# Throttling and heating issue solved in np550p5c-s02in ?



## nick191 (Oct 1, 2012)

*I just heard that THROTTLING AND HEATING ISSUE is SOLVED in NEW BIOS update or these ISSUES are not present in NEW LAPTOP !*

Those user who doesn't have these issue or get solved give your opinion about 550P-S02 here in this THREAD,
*We have to buy this laptop or not ?
how it is in GAMING ? everything...*

It makes easy to take decision for those who want to buy this laptop !

*Please also send your GPU and CPU temp screenshot when playing High End Games(Also describe how much time you played and which game at which settings ) and when laptop is Ideal !*

Please give *right opinion no FAVORITISM !*

*You can select more than ONE option in POLL QUESTION !*
*Please NOTE this it only for S02IN model not S01IN !*
Thank you SO MUCH.


----------



## pratyush997 (Oct 1, 2012)

You should have continued in that thread..  BTW In my case lappy running cool after I got my MoBo replaced


----------



## nick191 (Oct 1, 2012)

pratyush997 said:


> You should have continued in that thread..  BTW In my case lappy running cool after I got my MoBo replaced



CONGO pratyush997 !
Now you can play high end games as long as you want without THROTTLING !


----------



## pratyush997 (Oct 1, 2012)

yup...


----------



## nick191 (Oct 1, 2012)

pratyush997 said:


> yup...



Sounds good man !
*Please answer that polls question please !*


----------



## pratyush997 (Oct 1, 2012)

nick191 said:


> Sounds good man !
> *Please answer that polls question please !*


Am 1st to do so


----------



## nick191 (Oct 1, 2012)

pratyush997 said:


> Am 1st to do so



Thanks,can you send your laptop temp screenshot while gaming and ideal !(Also describe how much time you played and which game at which settings )


----------



## pratyush997 (Oct 1, 2012)

nick191 said:


> Thanks,can you send your laptop temp screenshot while gaming and ideal !(Also describe how much time you played and which game at which settings )


Will send u tomm..


----------



## nick191 (Oct 2, 2012)

pratyush997 said:


> Will send u tomm..



Thank you so much pratyush997 ! I will be waiting.



nick191 said:


> Thank you so much pratyush997 ! I will be waiting.

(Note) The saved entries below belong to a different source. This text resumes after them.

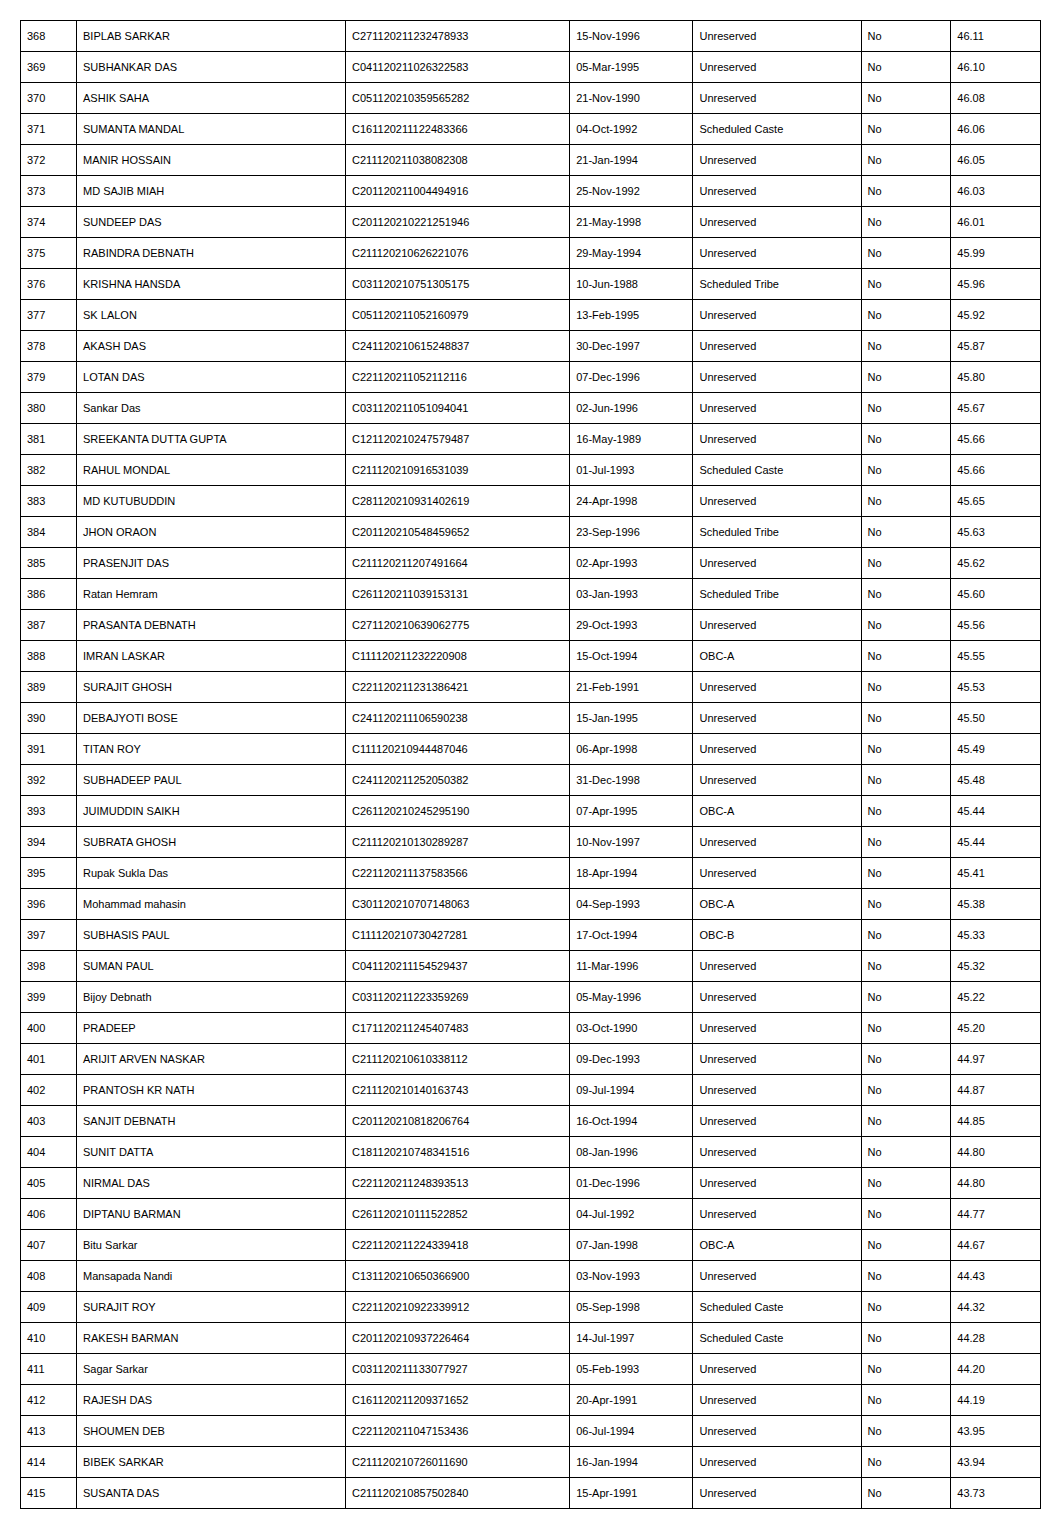| 368 | BIPLAB SARKAR | C271120211232478933 | 15-Nov-1996 | Unreserved | No | 46.11 |
| 369 | SUBHANKAR DAS | C041120211026322583 | 05-Mar-1995 | Unreserved | No | 46.10 |
| 370 | ASHIK SAHA | C051120210359565282 | 21-Nov-1990 | Unreserved | No | 46.08 |
| 371 | SUMANTA MANDAL | C161120211122483366 | 04-Oct-1992 | Scheduled Caste | No | 46.06 |
| 372 | MANIR HOSSAIN | C211120211038082308 | 21-Jan-1994 | Unreserved | No | 46.05 |
| 373 | MD SAJIB MIAH | C201120211004494916 | 25-Nov-1992 | Unreserved | No | 46.03 |
| 374 | SUNDEEP DAS | C201120210221251946 | 21-May-1998 | Unreserved | No | 46.01 |
| 375 | RABINDRA DEBNATH | C211120210626221076 | 29-May-1994 | Unreserved | No | 45.99 |
| 376 | KRISHNA HANSDA | C031120210751305175 | 10-Jun-1988 | Scheduled Tribe | No | 45.96 |
| 377 | SK LALON | C051120211052160979 | 13-Feb-1995 | Unreserved | No | 45.92 |
| 378 | AKASH DAS | C241120210615248837 | 30-Dec-1997 | Unreserved | No | 45.87 |
| 379 | LOTAN DAS | C221120211052112116 | 07-Dec-1996 | Unreserved | No | 45.80 |
| 380 | Sankar Das | C031120211051094041 | 02-Jun-1996 | Unreserved | No | 45.67 |
| 381 | SREEKANTA DUTTA GUPTA | C121120210247579487 | 16-May-1989 | Unreserved | No | 45.66 |
| 382 | RAHUL MONDAL | C211120210916531039 | 01-Jul-1993 | Scheduled Caste | No | 45.66 |
| 383 | MD KUTUBUDDIN | C281120210931402619 | 24-Apr-1998 | Unreserved | No | 45.65 |
| 384 | JHON ORAON | C201120210548459652 | 23-Sep-1996 | Scheduled Tribe | No | 45.63 |
| 385 | PRASENJIT DAS | C211120211207491664 | 02-Apr-1993 | Unreserved | No | 45.62 |
| 386 | Ratan Hemram | C261120211039153131 | 03-Jan-1993 | Scheduled Tribe | No | 45.60 |
| 387 | PRASANTA DEBNATH | C271120210639062775 | 29-Oct-1993 | Unreserved | No | 45.56 |
| 388 | IMRAN LASKAR | C111120211232220908 | 15-Oct-1994 | OBC-A | No | 45.55 |
| 389 | SURAJIT GHOSH | C221120211231386421 | 21-Feb-1991 | Unreserved | No | 45.53 |
| 390 | DEBAJYOTI BOSE | C241120211106590238 | 15-Jan-1995 | Unreserved | No | 45.50 |
| 391 | TITAN ROY | C111120210944487046 | 06-Apr-1998 | Unreserved | No | 45.49 |
| 392 | SUBHADEEP PAUL | C241120211252050382 | 31-Dec-1998 | Unreserved | No | 45.48 |
| 393 | JUIMUDDIN SAIKH | C261120210245295190 | 07-Apr-1995 | OBC-A | No | 45.44 |
| 394 | SUBRATA GHOSH | C211120210130289287 | 10-Nov-1997 | Unreserved | No | 45.44 |
| 395 | Rupak Sukla Das | C221120211137583566 | 18-Apr-1994 | Unreserved | No | 45.41 |
| 396 | Mohammad mahasin | C301120210707148063 | 04-Sep-1993 | OBC-A | No | 45.38 |
| 397 | SUBHASIS PAUL | C111120210730427281 | 17-Oct-1994 | OBC-B | No | 45.33 |
| 398 | SUMAN PAUL | C041120211154529437 | 11-Mar-1996 | Unreserved | No | 45.32 |
| 399 | Bijoy Debnath | C031120211223359269 | 05-May-1996 | Unreserved | No | 45.22 |
| 400 | PRADEEP | C171120211245407483 | 03-Oct-1990 | Unreserved | No | 45.20 |
| 401 | ARIJIT ARVEN NASKAR | C211120210610338112 | 09-Dec-1993 | Unreserved | No | 44.97 |
| 402 | PRANTOSH KR NATH | C211120210140163743 | 09-Jul-1994 | Unreserved | No | 44.87 |
| 403 | SANJIT DEBNATH | C201120210818206764 | 16-Oct-1994 | Unreserved | No | 44.85 |
| 404 | SUNIT DATTA | C181120210748341516 | 08-Jan-1996 | Unreserved | No | 44.80 |
| 405 | NIRMAL DAS | C221120211248393513 | 01-Dec-1996 | Unreserved | No | 44.80 |
| 406 | DIPTANU BARMAN | C261120210111522852 | 04-Jul-1992 | Unreserved | No | 44.77 |
| 407 | Bitu Sarkar | C221120211224339418 | 07-Jan-1998 | OBC-A | No | 44.67 |
| 408 | Mansapada Nandi | C131120210650366900 | 03-Nov-1993 | Unreserved | No | 44.43 |
| 409 | SURAJIT ROY | C221120210922339912 | 05-Sep-1998 | Scheduled Caste | No | 44.32 |
| 410 | RAKESH BARMAN | C201120210937226464 | 14-Jul-1997 | Scheduled Caste | No | 44.28 |
| 411 | Sagar Sarkar | C031120211133077927 | 05-Feb-1993 | Unreserved | No | 44.20 |
| 412 | RAJESH DAS | C161120211209371652 | 20-Apr-1991 | Unreserved | No | 44.19 |
| 413 | SHOUMEN DEB | C221120211047153436 | 06-Jul-1994 | Unreserved | No | 43.95 |
| 414 | BIBEK SARKAR | C211120210726011690 | 16-Jan-1994 | Unreserved | No | 43.94 |
| 415 | SUSANTA DAS | C211120210857502840 | 15-Apr-1991 | Unreserved | No | 43.73 |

I am waiting for your screenshot *pratyush997*


----------



## pratyush997 (Oct 2, 2012)

nick191 said:


> Thank you so much pratyush997 ! I will be waiting.
> 
> 
> 
> I am waiting for your screenshot *pratyush997*


And I am Playing lol Wait 5 mins.. will BRB

Idle Temps



Spoiler



*i.imgur.com/jSQ29.png


Load temps



Spoiler







played JC2 for 1 hr.. on high


----------



## Abhishek Nama (Oct 2, 2012)

@ Pratyush, those are some awesome temps man!! Enjoy


----------



## nick191 (Oct 2, 2012)

pratyush997 said:


> And I am Playing lol Wait 5 mins.. will BRB
> 
> Idle Temps
> 
> ...



Thank you !


*Other user please send screen shots and opinions !*


----------



## Utkarshryu (Oct 2, 2012)

Its cool here too.. Sammy's rocking..
Will be Sending the Temps At Night 
Nice Poll btw


----------



## dayslleepper (Oct 3, 2012)

Guys Please answer to this thread... I am also eager to know about this issue.


----------



## nick191 (Oct 3, 2012)

Utkarshryu said:


> Its cool here too.. Sammy's rocking..
> Will be Sending the Temps At Night
> Nice Poll btw



Okay thanks bro please also tell other user to do same,and don't forget to upload screenshot !
Thank you !

All users please send temp screenshot

*I think there is more than 8 user of S02IN*,because there* is only 8 voters in POLL*,and only one of them tried GAMING ! and uploaded screenshot of temp(Thanks pratyush997) !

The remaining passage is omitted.